Brenda's Got a Baby

THEATRE | Sister Act: Brenda’s Got a Baby by Bloomin’ Buds Theatre Company

Jenny Mahon (left) and Katie Mahon at Bread + Roses

Brenda’s Got a Baby is a verbatim play from Bradford-based theatre company Bloomin’ Buds. Based on interviews, news stories and personal experience, CATHERINE SIMES saw it at Bradford Fringe Festival.

Bradford’s Fringe Festival prides itself on bringing theatre to unusual places. Performed in the city’s Bread + Roses cafe, Brenda’s Got a Baby is a piece of verbatim theatre fictionalising real-life stories of pregnancy, ambition and choice for working class women and girls.

Taken from interviews with students and young mothers, the play tells the story of two sisters and the different struggles and paths they take with children and education. If you’ve been to school in Bradford, this play was an experience in time travel in its familiarity and honesty. There’s something about Bradford voices that have a naturalness and tone where bullshitting is not allowed.

Taped extracts of the interviews interspersed the performance, “Middle class people have aspirations, and the choice and security to fulfil those aspirations, they have the means”. The play never lets you forget that these are real stories, real lives, choices and consequences.

The characters, sympathetically and subtly played by Katie Mahon and her real-life sister Jenny, well represented the struggles faced by many girls in Bradford today. While being rooted in the personal experiences of the interviewees, the play also posed some big questions: What is education for? What relevance does it have to the lives of Bradford children, what is it preparing you for? In a world supposedly full of opportunity, why are some young people’s choices still so limited?

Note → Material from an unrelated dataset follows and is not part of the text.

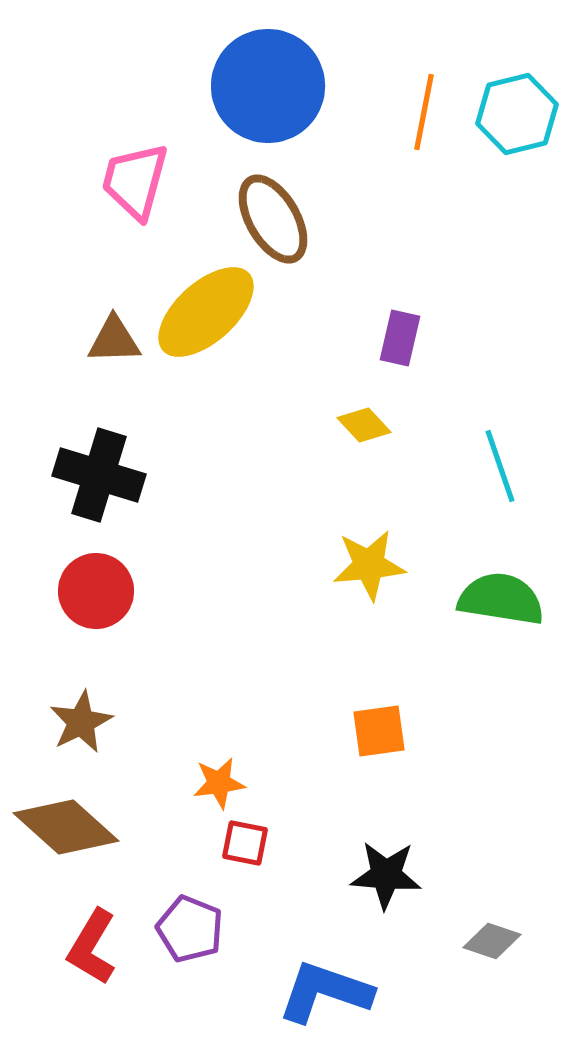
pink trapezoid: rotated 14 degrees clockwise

What I really liked about the play was the idea that either path – babies or books – has its difficulties. Should one choice exclude the other? The play highlights all those issues of self-esteem, confidence in your place in your community and the time-honoured prickly question of what makes you working class. Do you automatically move away from your roots and become less working class if you go to university? Do you have to change to fit in, or do you still fit in back at home? As someone with no children, the line “I can’t go to Grandma’s house and sit with my cousins talking about babies can I?” could have been written just for me.

The play was left at a turning point for both characters, with only a hint at what the future might hold. The lively conversation generated afterwards was a tribute to the themes explored and the open atmosphere in which the play was performed.

You can catch the last performance in Bradford of Brenda’s Got a Baby at Kala Sangam on 16 October before the play is taken to New York!

The Bloomin’ Buds Theatre Company was established five years ago to improve access to opportunity and the arts for people from lower and working class backgrounds. They run weekly sessions in community centres, events, workshops and performances in schools. More details here.

The Bradford Fringe Festival finishes its current run this weekend with a new play Visions of Bradford and closing party at the Underground on Saturday night. Organisers are sourcing new shows for next year’s Fringe. In the meantime, look out for their regular karaoke nights and monthly coaching sessions.